Lauren - where can you get that BSN No-Xplode?


----------



## DB (Oct 31, 2003)

probably her shop mate...click on her links in her signiture


----------



## Ironman (Jul 12, 2005)

Found it for 37 quid - anyone know where I can get it cheaper?


----------



## Ironman (Jul 12, 2005)

cheers DB


----------



## Lauren (Jan 20, 2005)

Ironman said:


> Found it for 37 quid - anyone know where I can get it cheaper?


Dont know if you can mate, its an expensive brand and product!

P.S. I Love you DB!!!!


----------



## Ironman (Jul 12, 2005)

I found that before I looked in ur shop - urs is actually the cheapest ive found - good stuff!


----------



## Lauren (Jan 20, 2005)

Ironman said:


> I found that before I looked in ur shop - urs is actually the cheapest ive found - good stuff!

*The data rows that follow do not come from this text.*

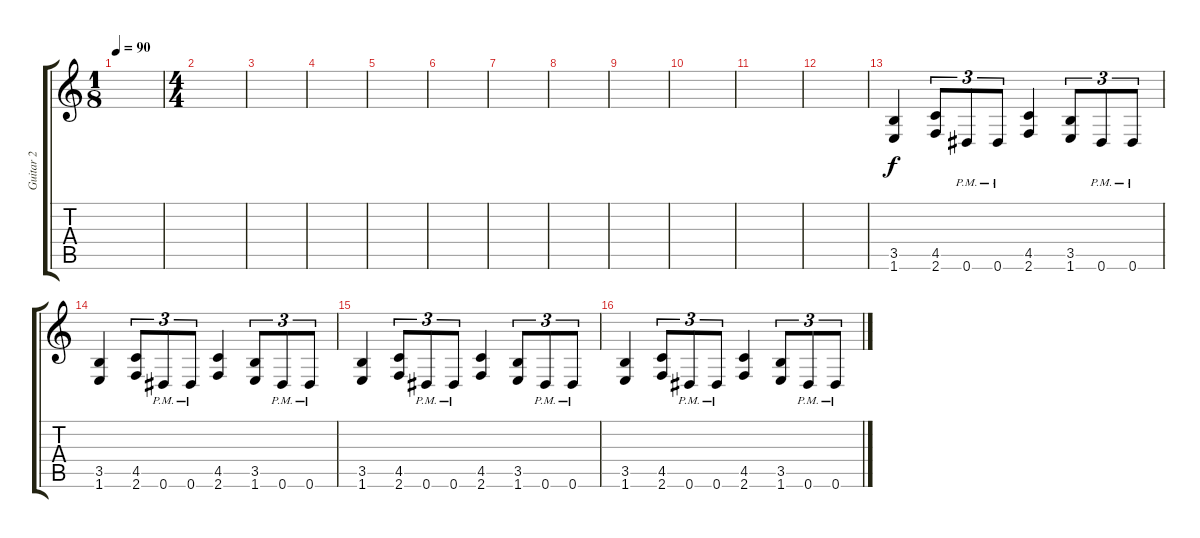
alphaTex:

\track ("Guitar 2" "Guitar 2") {instrument distortionguitar}
\staff {score tabs}
\tuning (Eb4 Bb3 Gb3 Db3 Ab2 Eb2) {hide}
\ts (1 8)
\tempo 90
\clef g2
\ks c
|
\ts (4 4)
|
|
|
|
|
|
|
|
|
|
|
(3.5 1.6).4 (4.5 2.6).8{tu (3 2)} 0.6{pm}.8{tu (3 2)} 0.6{pm}.8{tu (3 2)} (4.5 2.6).4 (3.5 1.6).8{tu (3 2)} 0.6{pm}.8{tu (3 2)} 0.6{pm}.8{tu (3 2)} |
(3.5 1.6).4 (4.5 2.6).8{tu (3 2)} 0.6{pm}.8{tu (3 2)} 0.6{pm}.8{tu (3 2)} (4.5 2.6).4 (3.5 1.6).8{tu (3 2)} 0.6{pm}.8{tu (3 2)} 0.6{pm}.8{tu (3 2)} |
(3.5 1.6).4 (4.5 2.6).8{tu (3 2)} 0.6{pm}.8{tu (3 2)} 0.6{pm}.8{tu (3 2)} (4.5 2.6).4 (3.5 1.6).8{tu (3 2)} 0.6{pm}.8{tu (3 2)} 0.6{pm}.8{tu (3 2)} |
(3.5 1.6).4 (4.5 2.6).8{tu (3 2)} 0.6{pm}.8{tu (3 2)} 0.6{pm}.8{tu (3 2)} (4.5 2.6).4 (3.5 1.6).8{tu (3 2)} 0.6{pm}.8{tu (3 2)} 0.6{pm}.8{tu (3 2)}
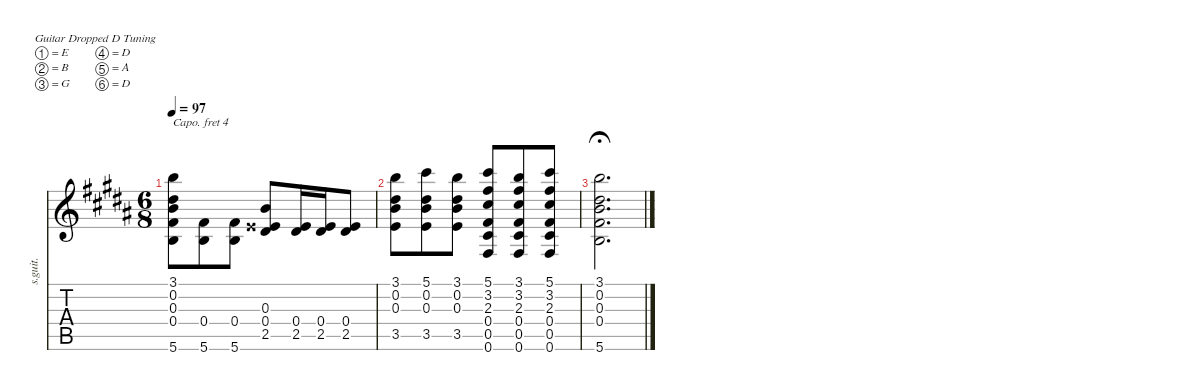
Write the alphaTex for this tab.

\defaultSystemsLayout 4
\hideDynamics
\bracketExtendMode nobrackets
\track ("Steel Guitar" "s.guit.") {instrument acousticguitarsteel}
\staff {score tabs}
\capo 4
\tuning (E4 B3 G3 D3 A2 D2)
\ts (6 8)
\tempo 97
\clef g2
\ks b
(3.1{acc forcenatural} 0.2{acc #} 0.3{acc forcenatural} 0.4{acc #} 5.6{acc forcenatural}).8{dy mf beam Down} (5.6{acc forcenatural} 0.4{acc #}).8{beam Down} (0.4{acc #} 5.6{acc forcenatural}).8{beam Down} (2.5{acc #} 0.4{acc x} 0.3{acc forcenatural}).8{beam Up} (2.5{acc #} 0.4{acc x}).16{beam Up} (2.5{acc #} 0.4{acc x}).16{beam Up} (2.5{acc #} 0.4{acc x}).8{beam Up} |
(3.5{acc forcenatural} 0.3{acc forcenatural} 0.2{acc #} 3.1{acc forcenatural}).8{beam Down} (5.1{acc #} 0.2{acc #} 0.3{acc forcenatural} 3.5{acc forcenatural}).8{beam Down} (3.1{acc forcenatural} 0.2{acc #} 0.3{acc forcenatural} 3.5{acc forcenatural}).8{beam Down} (5.1{acc #} 0.6{acc #} 0.5{acc #} 0.4{acc #} 2.3{acc #} 3.2{acc #}).8{beam Up} (3.1{acc forcenatural} 0.6{acc #} 0.5{acc #} 0.4{acc #} 2.3{acc #} 3.2{acc #}).8{beam Up} (5.1{acc #} 0.6{acc #} 0.5{acc #} 0.4{acc #} 2.3{acc #} 3.2{acc #}).8{beam Up} |
(3.1{acc forcenatural} 0.2{acc #} 0.3{acc forcenatural} 0.4{acc #} 5.6{acc forcenatural}).2{d fermata (medium 0.3) beam Down}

Oh excellent news for me then! Hoooray!!!


----------



## chris jenkins (Aug 14, 2004)

Yeah the stuff by Dan Duchaine, I wouldnt mind getting my hands on that. Stuffs like rocket fuel


----------



## Lauren (Jan 20, 2005)

chris jenkins said:


> Yeah the stuff by Dan Duchaine, I wouldnt mind getting my hands on that. Stuffs like rocket fuel


what is it??


----------



## gadgesxi (Jul 21, 2005)

how many servings to you get out of the N O Explode?


----------



## Lauren (Jan 20, 2005)

40 servings!

Its just pre workout too, so will last ages.

For instance if you train 4 times a week it will last 10 weeks. Pretty good huh!


----------



## gadgesxi (Jul 21, 2005)

13 weeks for me then, not bad going i suppose. I suppose this stuff is better than proplusing it!


----------



## andyparry123 (Jul 22, 2005)

spark busy? u havin a turkish?

:tongue10:


----------



## gadgesxi (Jul 21, 2005)

does anyone else use NO-xplode, what serving size do you take, the tub says 2-3 scoops, where on the net it says 1 scoop?


----------



## Lauren (Jan 20, 2005)

My fella only has one scoop as he feels that gives him enough kick for a workout, he has tried 2-3 scoops but made him feel a bit odd.?!!

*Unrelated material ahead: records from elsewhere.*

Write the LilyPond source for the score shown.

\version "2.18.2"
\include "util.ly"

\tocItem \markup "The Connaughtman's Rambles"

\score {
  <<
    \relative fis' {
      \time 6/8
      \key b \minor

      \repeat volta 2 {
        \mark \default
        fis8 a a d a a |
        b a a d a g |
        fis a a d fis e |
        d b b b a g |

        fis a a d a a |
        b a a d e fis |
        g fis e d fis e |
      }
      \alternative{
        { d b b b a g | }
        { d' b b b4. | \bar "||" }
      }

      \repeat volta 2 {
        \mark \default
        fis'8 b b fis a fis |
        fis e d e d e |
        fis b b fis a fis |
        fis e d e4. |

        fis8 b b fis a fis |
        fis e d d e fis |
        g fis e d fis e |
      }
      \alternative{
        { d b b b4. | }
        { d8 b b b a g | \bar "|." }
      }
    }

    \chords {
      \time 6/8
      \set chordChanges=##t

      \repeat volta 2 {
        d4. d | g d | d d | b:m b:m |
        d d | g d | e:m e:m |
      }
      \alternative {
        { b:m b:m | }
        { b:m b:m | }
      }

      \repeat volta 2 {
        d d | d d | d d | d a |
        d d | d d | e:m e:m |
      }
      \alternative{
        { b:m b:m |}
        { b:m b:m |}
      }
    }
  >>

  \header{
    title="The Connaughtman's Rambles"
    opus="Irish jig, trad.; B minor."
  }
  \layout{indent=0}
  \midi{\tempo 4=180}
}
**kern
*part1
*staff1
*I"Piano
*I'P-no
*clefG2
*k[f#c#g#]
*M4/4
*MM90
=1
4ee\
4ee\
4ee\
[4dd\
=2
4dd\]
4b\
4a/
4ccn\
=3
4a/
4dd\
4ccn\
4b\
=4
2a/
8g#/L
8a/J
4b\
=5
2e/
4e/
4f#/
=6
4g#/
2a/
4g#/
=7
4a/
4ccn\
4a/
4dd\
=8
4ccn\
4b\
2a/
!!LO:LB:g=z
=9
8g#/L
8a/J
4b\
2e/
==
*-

Just gotta try it out yourself really as everyone has different tollerance levels.


----------



## gadgesxi (Jul 21, 2005)

ok, thanks lauren 

as a note, i used this stuff yesterday, the results where that i didnt really feel loads stronger, but i felt more comfatable with deads. Also i must of lifted better than last week, because today im aching a fair bit! Especially biceps and forarms, and they never ache!


----------